Il contratto annullato sul tavolo di Cantone

Il contratto annullato sul tavolo di Cantone

L’ Autorità nazionale anticorruzione si occupa dell’ ormai famoso software clinico Mfp, all’ origine della querelle fra i medici del Sert di via Germania e il direttore generale dell’ Ulss 20, Maria Giuseppina Bonavina. Vicenda, lo ricordiamo, che ha portato al licenziamento per giusta causa dei dirigenti storici del servizio per le dipendenze (Giovanni Serpelloni, Maurizio Gomma e Oliviero Bosco) e che aspetta adesso i tempi della giustizia (c’ è un’ inchiesta – forse più di una – della procura scaligera) e in aprile la questione verrà affrontata al Tar del Veneto. Dopo l’ esposto, presentato dal Codacons (cui si sono affiliati i tre medici licenziati), in cui «si segnalava la possibile turbativa d’ asta», si legge in una nota del coordinamento, «in merito all’ aggiudicazione dell’ appalto per la manutenzione centralizzata del software, vinto regolarmente da un’ azienda veronese, l’ Autorità anticorruzione ha deciso di intervenire». «Più volte anche alla Procura di Verona», scrive il Codacons, «erano state segnalate irregolarità che favorivano una ditta privata che aveva tentato di non farla procedere per evitare di perdere posizioni di preferenza illegittimamente acquisite negli anni.
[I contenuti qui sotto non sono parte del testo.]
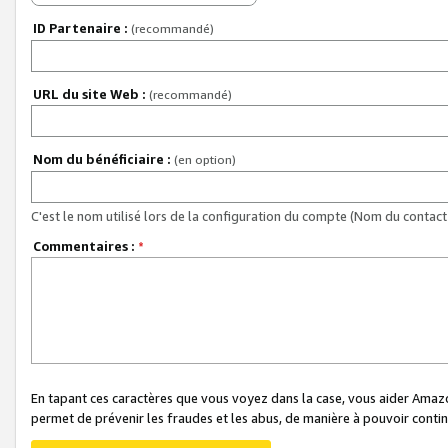
ID Partenaire :
(recommandé)
URL du site Web :
(recommandé)
Nom du bénéficiaire :
(en option)
C'est le nom utilisé lors de la configuration du compte (Nom du contact 
Commentaires :
*
En tapant ces caractères que vous voyez dans la case, vous aider Ama
permet de prévenir les fraudes et les abus, de manière à pouvoir continu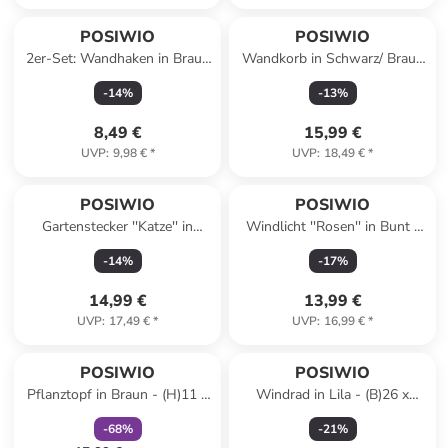
POSIWIO
POSIWIO
2er-Set: Wandhaken in Braun
Wandkorb in Schwarz/ Braun
- (B)10,5 x (H)19 x (T)5 cm
- (B)27 x (H)44 x (T)21 cm
-
14
%
-
13
%
8,49 €
15,99 €
UVP
:
9,98 €
*
UVP
:
18,49 €
*
POSIWIO
POSIWIO
Gartenstecker ''Katze'' in
Windlicht ''Rosen'' in Bunt -
Rostrot - (L)30 x (B)39 cm
(H)19 x Ø 12 cm
-
14
%
-
17
%
14,99 €
13,99 €
UVP
:
17,49 €
*
UVP
:
16,99 €
*
family
rabatt
POSIWIO
POSIWIO
Pflanztopf in Braun - (H)11 x
Windrad in Lila - (B)26 x
Ø 20 cm
(H)130 x (T)8,5 cm
-
68
%
-
21
%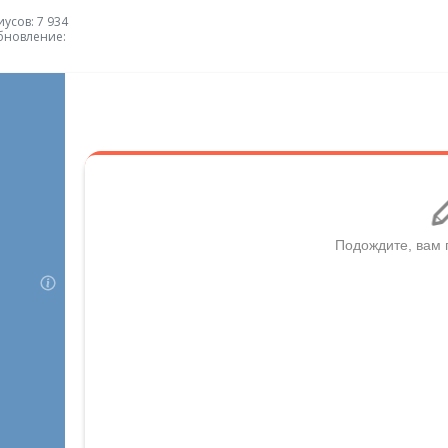
усов: 7 934
бновление: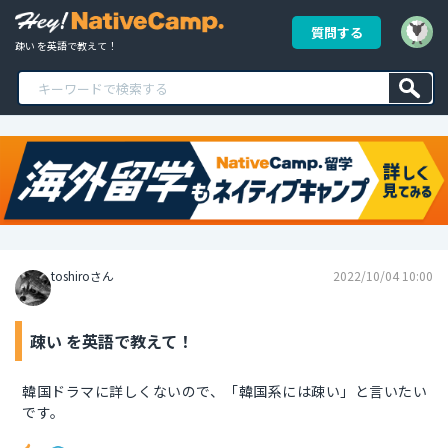
質問する
疎い を英語で教えて！
toshiroさん
2022/10/04 10:00
疎い を英語で教えて！
韓国ドラマに詳しくないので、「韓国系には疎い」と言いたい
です。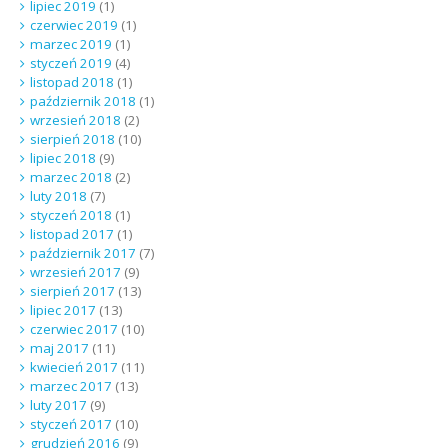
lipiec 2019
(1)
czerwiec 2019
(1)
marzec 2019
(1)
styczeń 2019
(4)
listopad 2018
(1)
październik 2018
(1)
wrzesień 2018
(2)
sierpień 2018
(10)
lipiec 2018
(9)
marzec 2018
(2)
luty 2018
(7)
styczeń 2018
(1)
listopad 2017
(1)
październik 2017
(7)
wrzesień 2017
(9)
sierpień 2017
(13)
lipiec 2017
(13)
czerwiec 2017
(10)
maj 2017
(11)
kwiecień 2017
(11)
marzec 2017
(13)
luty 2017
(9)
styczeń 2017
(10)
grudzień 2016
(9)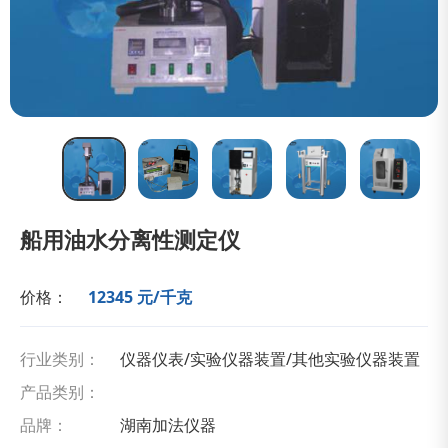
船用油水分离性测定仪
价格：
12345 元/千克
行业类别：
仪器仪表/实验仪器装置/其他实验仪器装置
产品类别：
品牌：
湖南加法仪器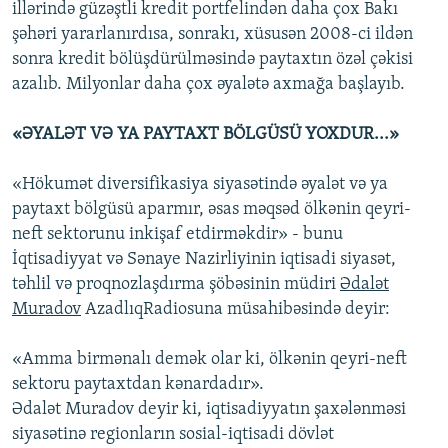
illərində güzəştli kredit portfelindən daha çox Bakı
şəhəri yararlanırdısa, sonrakı, xüsusən 2008-ci ildən
sonra kredit bölüşdürülməsində paytaxtın özəl çəkisi
azalıb. Milyonlar daha çox əyalətə axmağa başlayıb.
«ƏYALƏT VƏ YA PAYTAXT BÖLGÜSÜ YOXDUR...»
«Hökumət diversifikasiya siyasətində əyalət və ya
paytaxt bölgüsü aparmır, əsas məqsəd ölkənin qeyri-
neft sektorunu inkişaf etdirməkdir» - bunu
İqtisadiyyat və Sənaye Nazirliyinin iqtisadi siyasət,
təhlil və proqnozlaşdırma şöbəsinin müdiri
Ədalət
Muradov
AzadlıqRadiosuna müsahibəsində deyir:
«Amma birmənalı demək olar ki, ölkənin qeyri-neft
sektoru paytaxtdan kənardadır».
Ədalət Muradov deyir ki, iqtisadiyyatın şaxələnməsi
siyasətinə regionların sosial-iqtisadi dövlət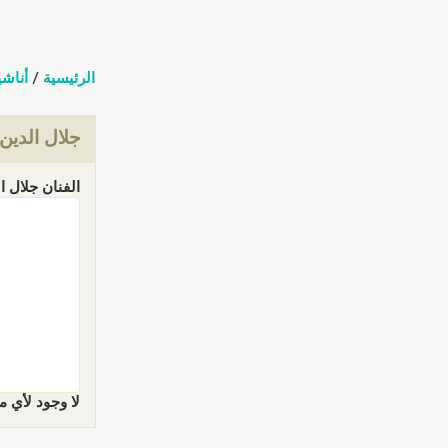
الرئيسية
/
أناشي
جلال الدين
الفنان جلال الدين 
لا وجود لأي م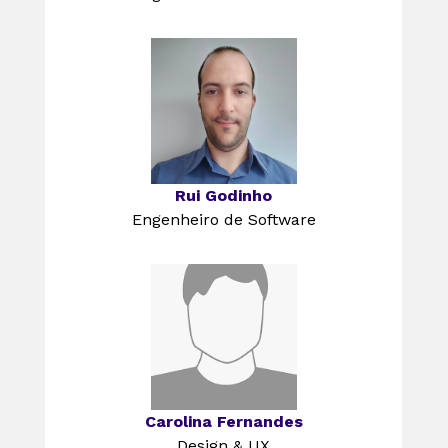
Rui Godinho
Engenheiro de Software
Carolina Fernandes
Design & UX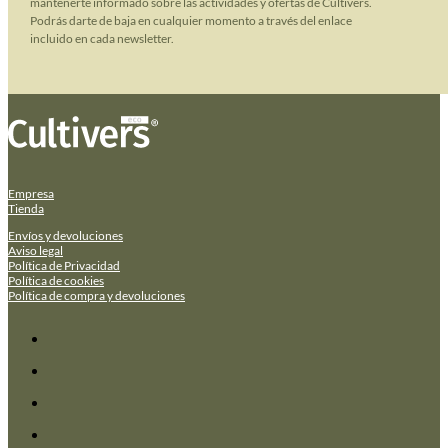
mantenerte informado sobre las actividades y ofertas de Cultivers.
Podrás darte de baja en cualquier momento a través del enlace
incluido en cada newsletter.
Empresa
Tienda
Envíos y devoluciones
Aviso legal
Política de Privacidad
Política de cookies
Política de compra y devoluciones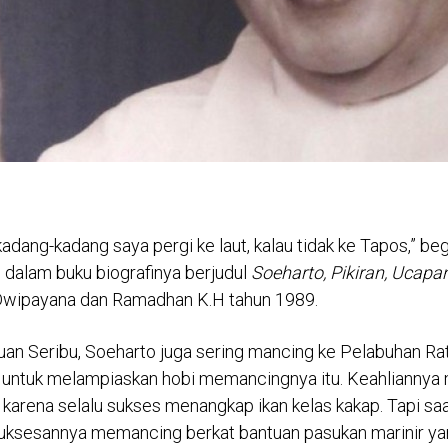
, kadang-kadang saya pergi ke laut, kalau tidak ke Tapos,” be
 dalam buku biografinya berjudul
Soeharto, Pikiran, Ucap
 Dwipayana dan Ramadhan K.H tahun 1989.
uan Seribu, Soeharto juga sering mancing ke Pelabuhan Rat
 untuk melampiaskan hobi memancingnya itu. Keahliannya
 karena selalu sukses menangkap ikan kelas kakap. Tapi saa
suksesannya memancing berkat bantuan pasukan marinir ya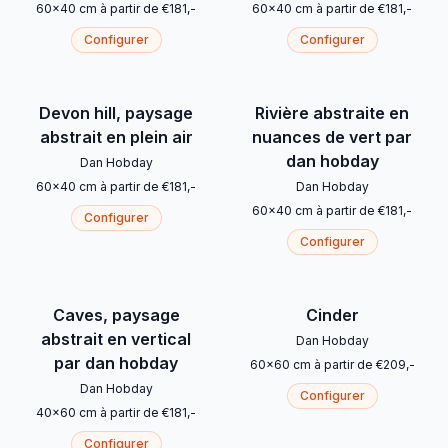
60
x
40
cm
à partir de
€
181
,-
60
x
40
cm
à partir de
€
181
,-
Configurer
Configurer
Devon hill, paysage
Rivière abstraite en
abstrait en plein air
nuances de vert par
dan hobday
Dan Hobday
60
x
40
cm
à partir de
€
181
,-
Dan Hobday
60
x
40
cm
à partir de
€
181
,-
Configurer
Configurer
Caves, paysage
Cinder
abstrait en vertical
Dan Hobday
par dan hobday
60
x
60
cm
à partir de
€
209
,-
Dan Hobday
Configurer
40
x
60
cm
à partir de
€
181
,-
Configurer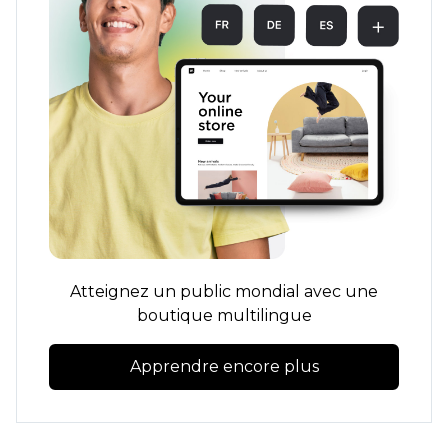
Atteignez un public mondial avec une
boutique multilingue
Apprendre encore plus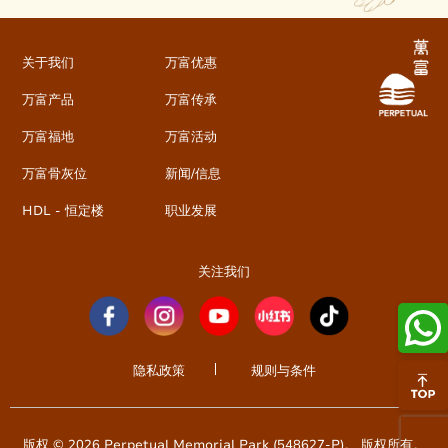
关于我们
万富优惠
万富产品
万富传承
万富福地
万富活动
万富骨灰位
新闻/信息
HDL - 恒定楼
职业发展
关注我们
隐私政策
规则与条件
版权 © 2026 Perpetual Memorial Park (548627-P)。 版权所有。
Nonostante le procedure di gara fossero state giudicate regolari e coerenti con il codice degli appalti (certificate dall’ ufficio competente dell’ Ulss 20), è stato interrotto unilateralmente un contratto già vinto, adducendo giustificazioni non vere e smentite ufficialmente dall’ azienda vincitrice». Pronta la replica del dg Bonavina. «L’ Autorità anticorruzione ha richiesto all’ Ulss 20 la documentazione inerente allo scioglimento di un contratto di appalto, aggiudicato dal dottor Maurizio Gomma in qualità di responsabile Serd 1, che prevedeva la manutenzione centralizzata di un software per l’ anno 2014. A novembre 2014, verificato che nessuna attività di manutenzione era stata svolta dall’ appaltatore e che quest’ ultimo aveva altresì dichiarato espressamente di essere nell’ impossibilità di svolgere l’ attività, l’ Ulss 20 ha provveduto a risolvere il contratto».